Mit der Stärkung des gemeinsamen Auftretens der Mitgliedstaaten durch EU-Missionen wird Europa auch als internationaler Partner für Stabilität interessanter. So hat Russland Interesse bekundet, seine Beziehungen zur EU in sicherheitspolitischen Fragen konsolidieren und ausbauen zu wollen. Dazu sollen ein Rahmenabkommen über russische Beteiligung an Einsätzen im Rahmen der GSVP und die Schaffung eines EU-Russland-Komitees für Sicherheitspolitik gehören. Hintergrund des ersten Punktes sind schwierige bürokratische Prozesse bei vergangenen Kooperationen, der zweite Vorschlag geht auf Überlegungen des russischen Premiers Medvedev und der deutschen Kanzlerin Merkel zurück. Gedacht ist an einen Rat der 27 Außenminister der EU plus der Hohen Beauftragten und dem russischen Außenminister zu Fragen sicherheitspolitischer Kooperation.

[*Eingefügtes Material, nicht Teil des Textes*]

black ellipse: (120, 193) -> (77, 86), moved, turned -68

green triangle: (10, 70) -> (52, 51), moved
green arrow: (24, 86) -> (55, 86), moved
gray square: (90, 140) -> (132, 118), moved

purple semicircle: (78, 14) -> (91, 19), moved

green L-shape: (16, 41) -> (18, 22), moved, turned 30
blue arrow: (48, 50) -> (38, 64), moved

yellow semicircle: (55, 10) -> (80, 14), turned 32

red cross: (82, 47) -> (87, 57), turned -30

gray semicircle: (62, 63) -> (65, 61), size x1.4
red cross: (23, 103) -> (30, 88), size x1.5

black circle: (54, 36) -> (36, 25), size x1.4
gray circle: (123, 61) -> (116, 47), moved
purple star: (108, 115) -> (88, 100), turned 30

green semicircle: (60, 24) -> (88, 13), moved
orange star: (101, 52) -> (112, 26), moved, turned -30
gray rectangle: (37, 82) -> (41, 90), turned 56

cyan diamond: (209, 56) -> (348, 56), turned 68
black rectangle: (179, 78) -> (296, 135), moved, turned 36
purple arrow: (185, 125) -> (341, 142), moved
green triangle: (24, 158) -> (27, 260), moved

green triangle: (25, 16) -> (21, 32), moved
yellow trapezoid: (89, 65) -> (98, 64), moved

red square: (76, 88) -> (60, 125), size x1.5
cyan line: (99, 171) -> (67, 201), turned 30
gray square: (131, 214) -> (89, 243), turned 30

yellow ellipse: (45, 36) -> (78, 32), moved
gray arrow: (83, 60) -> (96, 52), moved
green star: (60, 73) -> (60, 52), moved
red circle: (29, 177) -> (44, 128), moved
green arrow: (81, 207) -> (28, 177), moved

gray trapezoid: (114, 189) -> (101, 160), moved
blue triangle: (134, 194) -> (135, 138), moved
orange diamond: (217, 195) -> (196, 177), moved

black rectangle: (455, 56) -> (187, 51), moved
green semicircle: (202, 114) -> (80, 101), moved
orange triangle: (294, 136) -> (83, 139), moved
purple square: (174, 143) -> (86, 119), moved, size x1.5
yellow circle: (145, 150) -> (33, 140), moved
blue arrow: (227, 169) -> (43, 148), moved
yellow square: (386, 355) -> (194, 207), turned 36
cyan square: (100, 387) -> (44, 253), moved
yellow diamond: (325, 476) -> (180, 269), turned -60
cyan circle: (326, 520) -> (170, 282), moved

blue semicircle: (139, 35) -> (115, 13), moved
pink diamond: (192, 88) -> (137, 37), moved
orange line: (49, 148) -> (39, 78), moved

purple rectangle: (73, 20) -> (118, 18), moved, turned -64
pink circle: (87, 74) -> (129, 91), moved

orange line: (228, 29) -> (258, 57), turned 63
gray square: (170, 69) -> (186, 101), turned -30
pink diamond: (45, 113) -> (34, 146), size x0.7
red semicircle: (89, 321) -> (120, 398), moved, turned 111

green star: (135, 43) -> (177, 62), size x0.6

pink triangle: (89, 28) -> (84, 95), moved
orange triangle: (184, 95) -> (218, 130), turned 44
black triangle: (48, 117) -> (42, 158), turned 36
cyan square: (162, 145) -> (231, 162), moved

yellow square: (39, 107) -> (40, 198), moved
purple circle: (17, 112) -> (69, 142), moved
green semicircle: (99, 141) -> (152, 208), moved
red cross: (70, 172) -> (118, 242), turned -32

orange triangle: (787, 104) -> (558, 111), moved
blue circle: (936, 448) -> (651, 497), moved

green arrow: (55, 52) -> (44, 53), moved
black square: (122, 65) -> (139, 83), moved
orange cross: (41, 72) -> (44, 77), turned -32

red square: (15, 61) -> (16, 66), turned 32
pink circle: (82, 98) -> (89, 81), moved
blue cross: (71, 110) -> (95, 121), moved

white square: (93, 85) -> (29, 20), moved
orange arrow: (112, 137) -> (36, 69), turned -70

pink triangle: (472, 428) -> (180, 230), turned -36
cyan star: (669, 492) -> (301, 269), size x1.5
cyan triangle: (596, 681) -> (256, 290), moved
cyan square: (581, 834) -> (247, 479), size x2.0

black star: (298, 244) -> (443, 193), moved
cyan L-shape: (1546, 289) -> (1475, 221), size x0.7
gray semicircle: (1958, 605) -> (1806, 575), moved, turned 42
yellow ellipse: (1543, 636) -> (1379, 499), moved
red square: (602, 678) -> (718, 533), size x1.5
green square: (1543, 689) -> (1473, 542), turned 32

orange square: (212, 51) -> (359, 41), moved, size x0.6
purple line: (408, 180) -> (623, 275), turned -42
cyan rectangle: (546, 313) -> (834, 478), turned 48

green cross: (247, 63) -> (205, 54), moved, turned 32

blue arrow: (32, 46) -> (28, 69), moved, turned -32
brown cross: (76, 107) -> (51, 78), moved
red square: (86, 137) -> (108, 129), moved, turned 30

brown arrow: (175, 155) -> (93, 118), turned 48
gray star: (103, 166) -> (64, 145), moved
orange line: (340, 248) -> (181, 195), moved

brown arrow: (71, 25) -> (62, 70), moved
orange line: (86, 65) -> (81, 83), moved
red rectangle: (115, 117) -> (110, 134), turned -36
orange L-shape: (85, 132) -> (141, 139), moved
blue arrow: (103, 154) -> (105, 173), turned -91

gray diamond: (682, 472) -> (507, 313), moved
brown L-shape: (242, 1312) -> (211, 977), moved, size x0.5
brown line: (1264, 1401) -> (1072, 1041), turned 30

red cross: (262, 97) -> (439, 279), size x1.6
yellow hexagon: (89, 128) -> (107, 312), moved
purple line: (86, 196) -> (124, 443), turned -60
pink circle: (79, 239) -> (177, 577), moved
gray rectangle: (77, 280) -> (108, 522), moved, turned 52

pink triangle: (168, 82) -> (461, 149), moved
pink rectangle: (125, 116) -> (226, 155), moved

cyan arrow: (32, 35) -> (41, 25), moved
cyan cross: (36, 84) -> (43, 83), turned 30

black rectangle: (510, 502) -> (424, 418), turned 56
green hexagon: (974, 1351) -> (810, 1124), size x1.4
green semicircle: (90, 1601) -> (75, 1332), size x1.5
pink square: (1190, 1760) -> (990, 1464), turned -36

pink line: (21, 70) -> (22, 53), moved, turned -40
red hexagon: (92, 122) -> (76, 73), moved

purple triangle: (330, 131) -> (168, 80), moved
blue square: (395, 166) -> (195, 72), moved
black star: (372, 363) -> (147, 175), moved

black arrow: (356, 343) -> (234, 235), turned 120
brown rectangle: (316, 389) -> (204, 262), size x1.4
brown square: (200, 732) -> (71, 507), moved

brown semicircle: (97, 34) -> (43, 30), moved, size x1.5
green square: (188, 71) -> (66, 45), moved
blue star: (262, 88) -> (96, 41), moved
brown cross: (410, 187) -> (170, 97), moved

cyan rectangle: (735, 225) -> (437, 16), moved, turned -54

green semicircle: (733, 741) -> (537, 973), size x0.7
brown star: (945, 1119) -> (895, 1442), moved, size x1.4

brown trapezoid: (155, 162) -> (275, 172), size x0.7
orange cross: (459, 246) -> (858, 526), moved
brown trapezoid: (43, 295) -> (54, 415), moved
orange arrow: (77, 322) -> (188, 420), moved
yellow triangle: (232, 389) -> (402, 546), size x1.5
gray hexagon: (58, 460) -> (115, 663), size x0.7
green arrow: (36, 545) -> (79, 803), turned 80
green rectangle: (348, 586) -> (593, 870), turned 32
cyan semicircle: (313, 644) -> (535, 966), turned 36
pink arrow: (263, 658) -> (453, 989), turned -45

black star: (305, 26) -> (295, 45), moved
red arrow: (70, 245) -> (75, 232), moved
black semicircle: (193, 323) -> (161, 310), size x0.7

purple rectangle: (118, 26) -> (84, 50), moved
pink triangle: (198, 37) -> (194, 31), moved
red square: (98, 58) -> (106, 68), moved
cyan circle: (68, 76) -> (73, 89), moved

Diese Entwicklungen sind erste Indizien für die Veränderungen in der Wahrnehmung der EU-Außenpolitik von innen und außen. Beide Beispiele zeigen, dass die Neuregelungen ein Potential bergen, die GSVP stärker demokratisch rückzukoppeln und in eine internationale Sicherheitsarchitektur einzubinden. Vor einer Bewertung müssen diese Ansätze sich jedoch noch weiter entwickeln.